::: TEKST :::
Skocz do zawartości

Kubica w F1


Piotr

Rekomendowane odpowiedzi

Ciekawe: ogladalem wyscig na public viewingu tutaj w Monachium i sadzilem, ze wszyscy beda kibicowali zaciekle Vettelowi. A byli rownie mocno zbulwersowani jak ja, gdy w ostatnim okrazeniu Webber juz-juz mial go wyprzedzic i nagle dostal komende "zostan za nim". Wiekszosc wtedy machnela reka i wyszla z sali nawet nie czekajac, az Sebastian przejedzie przez mete :)

 

Uwazam, ze Red Bull dal straszliwie dupy z takimi team orders :roll:

 

 

Ale ogolnie wyscig ciekawy, fajna koncowka miedy Massa i Hamiltonem, a i Schumacher w top10 pomimo kary i problemow (swoja droga kara wg mnie nieadekwatna, bo owszem popelnil blad, ale nic przez to nie zyskal, zwykly przejazd przez boksy bylby wg mnie wystarczajacy...). A goscia z lizakiem, ktory puscil Buttona nie czekajac az dokreca PP, to dzis wieczorem chyba caly team obsmaruje marmolada :mrgreen:

Odnośnik do komentarza
Udostępnij na innych stronach

szkoda, to że Webber nie objechał Vettela

 

E tam... :D

 

no, ale co team order to team order

 

a swoją drogą ciekawe co na to sędziowie.

 

Nic. Team order jest od zawsze. Wg. mnie w takich sytuacjach powinni inaczej kierowcę informowac(jakiś gryps), a nie mówic otwarcie "zostań na swojej pozycji". Wtedy by to tak nie podpadało.

Odnośnik do komentarza
Udostępnij na innych stronach

A byli rownie mocno zbulwersowani jak ja, gdy w ostatnim okrazeniu Webber juz-juz mial go wyprzedzic i nagle dostal komende "zostan za nim". Wiekszosc wtedy machnela reka i wyszla z sali nawet nie czekajac, az Sebastian przejedzie przez mete

 

 

Niestety wiedziałem, że Webber nie dostanie zielonego światła na atak. Z reguły te "podsłuchy" w tv puszczają z pewnym opóźnieniem, więc wydaje mi się, że Webber wcześniej usłyszał ten komunikat, a zaatakował tylko, żeby pokazać, że "jak by mu pozwolili to by Vettela objechał" 8)

 

A wyścig bardzo ciekawy, zresztą jak więszkość w tym roku :idea:

Brawo Alonso; wyszedł na prowadzenie po błędzie mechaników, ale potem pokazał super jazdę i nikt nie miał do niego podejścia.

No i brawo dla Massy za walkę do końca; mało brakowało :idea:

Odnośnik do komentarza
Udostępnij na innych stronach

A team orders nie zostały dozwolone od tego sezonu?

 

Z regulaminu zostanie skreślony artykuł 39.1, który zakazuje stosowania team orders. Nowe przepisy będą obowiązywać już od sezonu 2011. FIA zastrzegła sobie jednak prawo do karania zespołów, jeśli ich polecenia będą miały rażący wpływ na wizerunek sportu.
::: DOSTARCZONE DANE :::
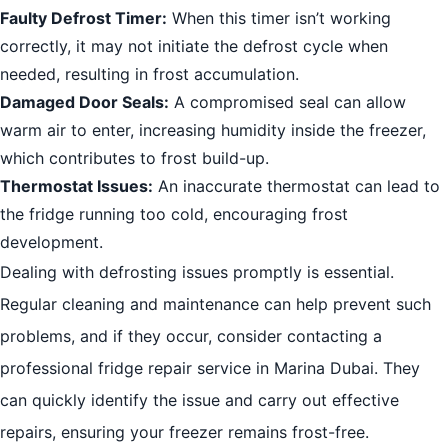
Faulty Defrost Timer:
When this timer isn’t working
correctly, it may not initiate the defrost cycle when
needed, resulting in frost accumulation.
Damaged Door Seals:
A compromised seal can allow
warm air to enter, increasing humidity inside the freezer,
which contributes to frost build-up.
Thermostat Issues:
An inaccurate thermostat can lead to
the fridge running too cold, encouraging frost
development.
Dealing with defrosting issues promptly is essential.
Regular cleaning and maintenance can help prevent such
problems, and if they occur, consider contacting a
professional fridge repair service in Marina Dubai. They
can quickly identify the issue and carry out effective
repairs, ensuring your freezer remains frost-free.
:::
::: DOSTARCZONE DANE :::
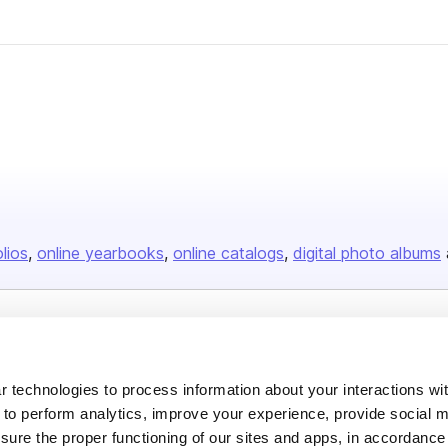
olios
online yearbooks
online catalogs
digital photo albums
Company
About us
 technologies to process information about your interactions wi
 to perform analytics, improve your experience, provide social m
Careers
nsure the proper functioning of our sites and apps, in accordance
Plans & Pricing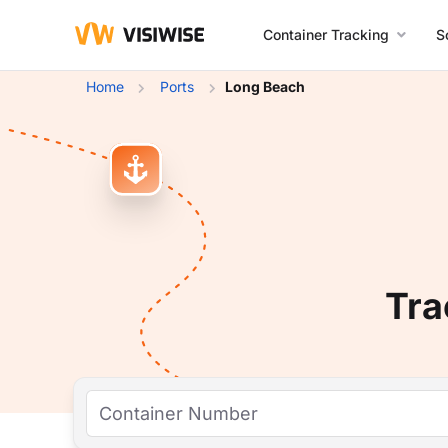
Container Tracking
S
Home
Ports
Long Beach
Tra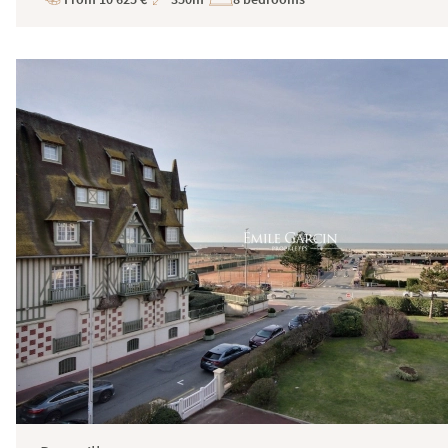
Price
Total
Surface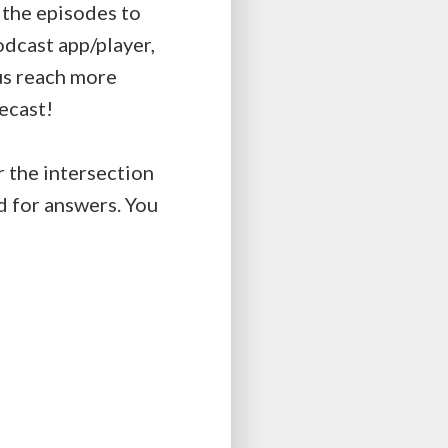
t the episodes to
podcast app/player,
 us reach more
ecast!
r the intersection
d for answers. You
:::
▶ **TWOJE ZADANIE**
Wyjaśnij na podstawie tekstu o Formule 1, dlaczego kara dla Schumachera została w nim uznana za nieadekwatną.

▶ **MIEJSCE NA ODPOWIEDŹ**
Schumacher wprawdzie popełnił błąd, ale nic przez to nie zyskał. Dlatego według piszącego wystarczyłby zwykły przejazd przez boksy.